◆ Text block
┄┄┄┄┄┄┄┄┄┄
So here is the old Titius Bode Rule
(0 + 4)/10 = 0.4 for Mercury (in Au)
(3 + 4)/10 = 0.7 for Venus
(6 + 4)/10 = 1.0 for Earth
..
..
..

Here is the newest AP-Titius-Bode Rule which applies
only to CellWell2 of Jupiter and beyond, whereas the
old Titius Bode Rule really only applied to the inner planets
and the moons of Jupiter.

1 + 2^2 = 5 for Jupiter (in Au)
2 + 3^2 = 11 for Saturn
3 + 4^2 = 19 for Uranus
4 + 5^2 = 29 for Neptune
5 + 6^2 = 41 for Pluto
6 + 7^2 = 55 for Kuiper Belt
7 + 8^2 = 71

Now I looked to see how well matched those numbers are
with actual distances, and they match far better than the
old Titius-Bode Rule.

And I took the curiousity of looking to see if the exoplanets of
the last decade follow either one of these Rules:

Here is what I found in Wikipedia on exoplanet distances:

---from Wikipedia---

2008, OGLE-2006-BLG-109Lb and OGLE-2006-BLG-109Lc
On February 14, the discovery of the, until now, most similar Jupiter-
Saturn planetary system constellation was announced, with the ratios
of mass, distance to their star and orbiting time similar to that of
Jupiter-Saturn.

2008; HR 8799
Their masses and separation are approximately 10 MJ @ 24 AU, 10 MJ @
38 AU and 7 MJ @ 68 AU.

List of extrasolar planets
Centaurus at 173 light years away "planet b" has 41 Au

Cancer at 40.9 light years away "planet d" has 5.77 Au
--- end of data from Wikipedia---


What I see in the data of exoplanet orbits is that most of them
are Jupiter sized planets orbiting a star closer than what
Mercury orbits the Sun. This tells me that the pattern or fate
of Stellar Systems is one of which a star eventually swallows
up all of its planets. Whether they become a binary star system
or whether a solo star grows much bigger in the process of swallowing
up.
┄┄┄┄┄┄┄┄┄┄
◆ Given data
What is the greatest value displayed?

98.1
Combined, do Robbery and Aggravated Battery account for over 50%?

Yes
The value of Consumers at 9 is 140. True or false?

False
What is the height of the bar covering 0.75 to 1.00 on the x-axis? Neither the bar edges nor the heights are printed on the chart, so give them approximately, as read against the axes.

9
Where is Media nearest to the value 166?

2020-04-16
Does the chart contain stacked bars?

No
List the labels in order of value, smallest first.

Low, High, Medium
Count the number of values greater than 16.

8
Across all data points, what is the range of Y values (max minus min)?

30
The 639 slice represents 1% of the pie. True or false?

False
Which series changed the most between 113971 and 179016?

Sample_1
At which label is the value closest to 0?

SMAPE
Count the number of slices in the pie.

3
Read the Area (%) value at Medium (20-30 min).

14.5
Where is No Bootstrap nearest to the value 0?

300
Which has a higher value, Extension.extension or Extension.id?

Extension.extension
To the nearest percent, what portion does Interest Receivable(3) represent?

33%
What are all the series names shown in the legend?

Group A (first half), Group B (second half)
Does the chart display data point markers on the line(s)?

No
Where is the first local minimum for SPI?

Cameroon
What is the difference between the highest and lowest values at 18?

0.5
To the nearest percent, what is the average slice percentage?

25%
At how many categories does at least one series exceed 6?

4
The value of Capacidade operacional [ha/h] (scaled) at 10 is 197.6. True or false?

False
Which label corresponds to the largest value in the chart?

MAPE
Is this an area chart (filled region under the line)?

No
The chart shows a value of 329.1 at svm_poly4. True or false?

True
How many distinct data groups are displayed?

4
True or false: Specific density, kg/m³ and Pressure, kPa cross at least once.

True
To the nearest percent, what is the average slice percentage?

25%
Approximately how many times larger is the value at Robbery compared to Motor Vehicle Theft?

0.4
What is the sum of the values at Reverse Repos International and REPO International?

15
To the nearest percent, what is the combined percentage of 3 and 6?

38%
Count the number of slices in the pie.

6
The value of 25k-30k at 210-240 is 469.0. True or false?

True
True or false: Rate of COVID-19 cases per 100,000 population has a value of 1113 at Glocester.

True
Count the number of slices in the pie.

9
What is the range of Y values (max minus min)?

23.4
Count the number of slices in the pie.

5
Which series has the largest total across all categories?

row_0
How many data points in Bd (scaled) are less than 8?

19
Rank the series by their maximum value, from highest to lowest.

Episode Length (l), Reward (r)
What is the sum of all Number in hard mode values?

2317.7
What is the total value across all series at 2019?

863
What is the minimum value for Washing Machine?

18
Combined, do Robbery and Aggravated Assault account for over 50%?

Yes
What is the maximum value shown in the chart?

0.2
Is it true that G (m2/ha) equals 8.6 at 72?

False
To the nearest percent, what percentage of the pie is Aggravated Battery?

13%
┄┄┄┄┄┄┄┄┄┄
◆ Work instructions
1. In the passage on the Titius-Bode Rule, which bodies did the old rule really apply to, according to the writer?
2. Please continue the passage on the Titius-Bode Rule from its last sentence.

◆ Answer list
1. The inner planets and the moons of Jupiter.

2.
So eventually our Sun will have Jupiter orbiting close in, and far
closer than what Mercury is orbiting now. Whether our Sun will
have a binary companion star, or whether our Sun will swallow up all
its planets and just grow bigger. It would certainly cast light on the
fact that we seem to be alone in the Cosmos, since we have never been
able to contact alien intelligence. That no
lifeform is able to escape its solar system and gets swallowed up in
the process.

Also, if that speculation is true that civilizations get swallowed
by their own star would be food for thought for humanity, as to
the question of how long does humanity want to live? Do we
want to go out at the first signs of hardship, or do we want to
last for as long as possible? If we want to last for as long as
possible then we would have to start to prepare for making
colonies out into the Kuiper Belt or beyond. So if we as a
civilization, cannot even get our act together on human
overpopulation, nuclear war, and global warming, well, when
things get tough and hot, we are going to be swallowed by
the Sun early on.

Now I need to look up the Tifft quantized galaxy positions or speeds.
I need to see if those Tifft quantizations follows a square pattern as
in the above Jupiter pattern or whether the
Tifft pattern is a pure doubling or halving and not a squaring.
I seem to remember it was a doubling pattern.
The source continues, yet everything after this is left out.